*** TEXT SHOWN Section Begins ***
MY DYING BRIDE
'Feel the Misery'
PEACEVILLE RECORDS
There's nothing quite like a good dose of musical misery, and nobody does it better than Yorkshire's gloomy doomsters My Dying Bride. For a quarter of a century their slow anguished litanies of sex and death infected fans around the world with a bleak melancholy that reflects the gothic and haunting isolation of the ragged landscapes of the county. Just as with their fellow harbingers of Gothic Doom Paradise Lost have done with their most recent outing, My Dying Bride have marked their quarter of a century and their twelfth album with a heavier sound that looks back to their early years for inspiration. Throw in the return of original guitarist Calvin Robertshaw and all the ingredients are there for one of the darkest and most majestic albums in the MDB canon to date.
'And My Father Left Forever' clatters into life with a classic My Dying Bride riff the band are immediately on top form as Aaron Stainthorpe's anguished vocals exhale tortured laments bolstered by atmospheric synthesizers and sorrowful violins setting the overall form of the album. The band are at their most monolithic here with eight long and densely layered tracks. 'To Shiver In Empty Halls' breaks out the demonic death vocals over the slow menacing guitars and steady bludgeoning drums interspersed with some delicate piano.
*** TEXT SHOWN Section Ends ***
*** ENTRIES SUPPLIED Section Begins ***
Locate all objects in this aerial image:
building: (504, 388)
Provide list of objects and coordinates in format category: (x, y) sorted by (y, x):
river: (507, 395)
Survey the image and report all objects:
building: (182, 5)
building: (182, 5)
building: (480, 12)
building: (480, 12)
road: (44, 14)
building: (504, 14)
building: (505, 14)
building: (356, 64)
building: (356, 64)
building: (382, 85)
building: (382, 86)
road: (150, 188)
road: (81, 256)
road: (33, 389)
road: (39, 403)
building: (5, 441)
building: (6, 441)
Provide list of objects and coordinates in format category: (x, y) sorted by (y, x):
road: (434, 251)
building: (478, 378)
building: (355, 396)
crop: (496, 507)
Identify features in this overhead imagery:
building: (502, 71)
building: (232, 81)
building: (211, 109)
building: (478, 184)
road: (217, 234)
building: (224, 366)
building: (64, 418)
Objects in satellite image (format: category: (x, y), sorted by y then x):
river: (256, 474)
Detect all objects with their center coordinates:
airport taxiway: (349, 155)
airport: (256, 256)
*** ENTRIES SUPPLIED Section Ends ***
*** ENTRIES SUPPLIED Section Begins ***
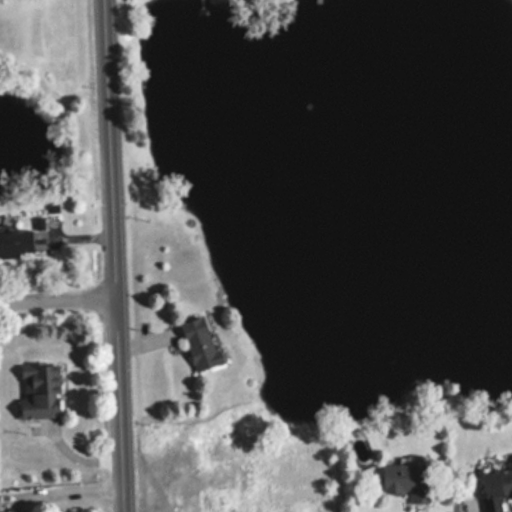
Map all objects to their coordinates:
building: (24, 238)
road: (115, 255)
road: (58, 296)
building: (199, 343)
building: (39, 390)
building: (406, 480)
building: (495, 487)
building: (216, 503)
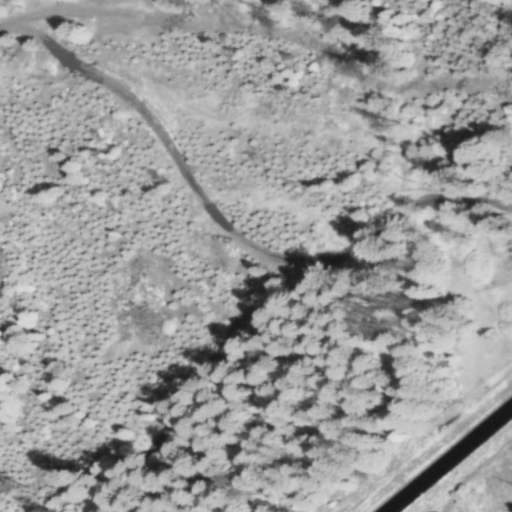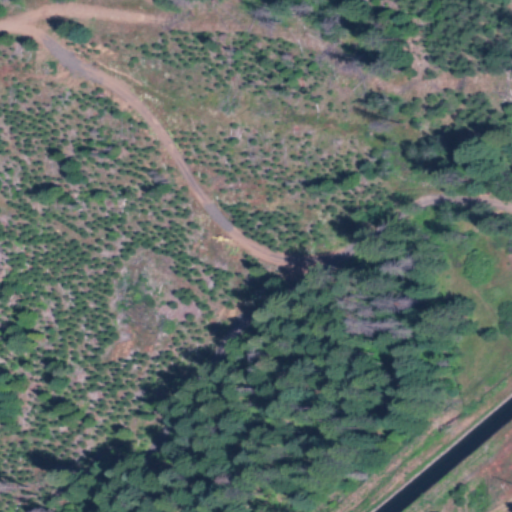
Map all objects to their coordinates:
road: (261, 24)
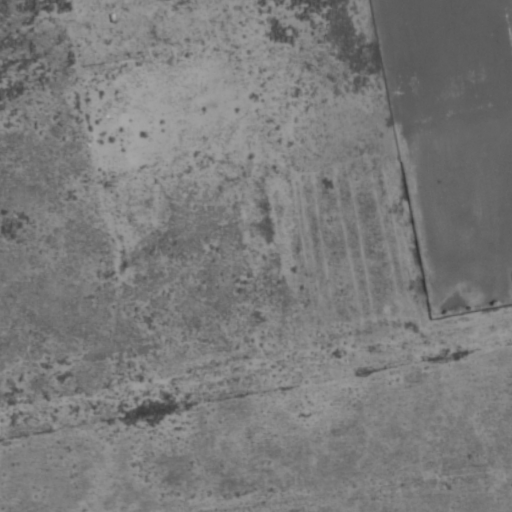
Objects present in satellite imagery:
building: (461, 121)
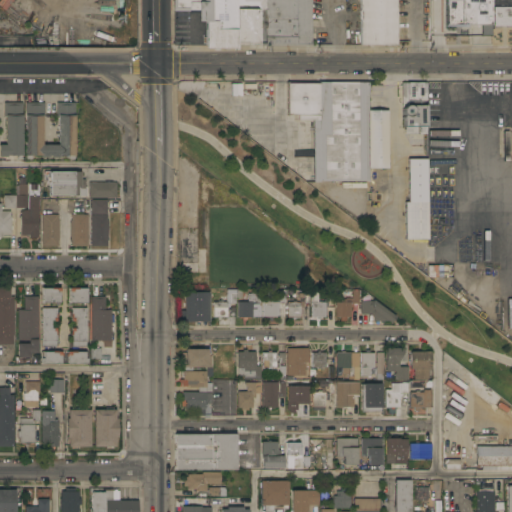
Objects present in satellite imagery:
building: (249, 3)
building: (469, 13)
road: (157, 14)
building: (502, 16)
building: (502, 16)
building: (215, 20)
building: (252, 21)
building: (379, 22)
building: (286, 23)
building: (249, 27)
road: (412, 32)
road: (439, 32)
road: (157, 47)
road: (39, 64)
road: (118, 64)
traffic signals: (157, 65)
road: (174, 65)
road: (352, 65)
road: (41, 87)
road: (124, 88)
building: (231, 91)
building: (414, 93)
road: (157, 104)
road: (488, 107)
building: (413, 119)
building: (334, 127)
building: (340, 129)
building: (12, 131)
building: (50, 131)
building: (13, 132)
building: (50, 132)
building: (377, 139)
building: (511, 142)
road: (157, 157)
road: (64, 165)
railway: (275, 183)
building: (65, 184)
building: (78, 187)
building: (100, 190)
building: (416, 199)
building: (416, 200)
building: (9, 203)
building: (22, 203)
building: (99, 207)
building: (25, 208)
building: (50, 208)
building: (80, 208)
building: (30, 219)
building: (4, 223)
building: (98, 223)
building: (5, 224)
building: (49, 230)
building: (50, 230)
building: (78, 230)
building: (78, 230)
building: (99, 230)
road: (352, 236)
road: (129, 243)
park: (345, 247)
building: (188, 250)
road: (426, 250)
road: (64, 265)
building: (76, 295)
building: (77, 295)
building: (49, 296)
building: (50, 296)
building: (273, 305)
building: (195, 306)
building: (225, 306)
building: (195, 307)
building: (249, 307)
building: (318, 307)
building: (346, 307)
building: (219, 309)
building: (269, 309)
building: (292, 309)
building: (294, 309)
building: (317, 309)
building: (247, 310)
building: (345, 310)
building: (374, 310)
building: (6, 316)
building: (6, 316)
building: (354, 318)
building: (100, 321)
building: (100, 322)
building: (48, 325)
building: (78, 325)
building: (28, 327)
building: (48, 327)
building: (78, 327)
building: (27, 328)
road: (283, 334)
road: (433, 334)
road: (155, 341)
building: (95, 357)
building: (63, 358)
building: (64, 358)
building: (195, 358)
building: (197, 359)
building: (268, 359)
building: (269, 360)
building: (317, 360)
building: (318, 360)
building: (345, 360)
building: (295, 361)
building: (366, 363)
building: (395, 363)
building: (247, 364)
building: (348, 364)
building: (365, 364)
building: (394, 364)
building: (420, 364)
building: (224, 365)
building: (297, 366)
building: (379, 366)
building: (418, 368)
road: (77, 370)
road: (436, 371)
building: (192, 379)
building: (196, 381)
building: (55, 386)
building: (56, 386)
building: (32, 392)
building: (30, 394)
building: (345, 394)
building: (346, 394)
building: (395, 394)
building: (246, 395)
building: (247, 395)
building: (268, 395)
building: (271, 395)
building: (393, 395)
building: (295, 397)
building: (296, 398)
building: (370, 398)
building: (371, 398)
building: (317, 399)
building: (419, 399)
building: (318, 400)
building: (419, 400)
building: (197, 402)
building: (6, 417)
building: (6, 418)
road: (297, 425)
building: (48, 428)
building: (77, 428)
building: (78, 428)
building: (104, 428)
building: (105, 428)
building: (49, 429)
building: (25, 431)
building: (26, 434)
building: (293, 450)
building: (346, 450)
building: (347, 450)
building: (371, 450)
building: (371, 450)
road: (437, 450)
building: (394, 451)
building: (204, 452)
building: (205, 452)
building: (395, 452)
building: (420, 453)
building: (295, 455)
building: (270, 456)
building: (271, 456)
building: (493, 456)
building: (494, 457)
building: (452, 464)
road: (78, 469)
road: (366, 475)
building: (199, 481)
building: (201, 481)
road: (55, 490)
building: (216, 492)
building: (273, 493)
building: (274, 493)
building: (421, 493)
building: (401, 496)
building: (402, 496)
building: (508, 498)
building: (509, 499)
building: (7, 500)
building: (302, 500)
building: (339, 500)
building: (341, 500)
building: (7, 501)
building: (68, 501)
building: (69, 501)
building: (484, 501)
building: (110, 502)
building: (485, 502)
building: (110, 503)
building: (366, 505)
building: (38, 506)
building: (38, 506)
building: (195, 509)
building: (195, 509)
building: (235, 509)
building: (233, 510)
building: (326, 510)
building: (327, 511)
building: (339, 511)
*** ENTRIES SUPPLIED Section Ends ***
*** ENTRIES SUPPLIED Section Begins ***
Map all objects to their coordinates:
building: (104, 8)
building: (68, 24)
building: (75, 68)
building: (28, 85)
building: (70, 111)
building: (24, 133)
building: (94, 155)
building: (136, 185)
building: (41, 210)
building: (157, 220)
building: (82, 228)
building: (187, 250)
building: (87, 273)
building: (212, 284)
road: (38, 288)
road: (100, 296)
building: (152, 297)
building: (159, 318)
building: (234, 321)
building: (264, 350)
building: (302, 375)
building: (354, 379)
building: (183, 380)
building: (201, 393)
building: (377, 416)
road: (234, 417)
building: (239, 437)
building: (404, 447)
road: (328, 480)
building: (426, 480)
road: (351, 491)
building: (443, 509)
*** ENTRIES SUPPLIED Section Ends ***
According to the album review, why are "all the ingredients" there for "one of the darkest and most majestic albums in the MDB canon to date"? Answer in one to three sentences.

The band marked their quarter of a century and twelfth album with a heavier sound that looks back to their early years for inspiration. On top of that, original guitarist Calvin Robertshaw has returned.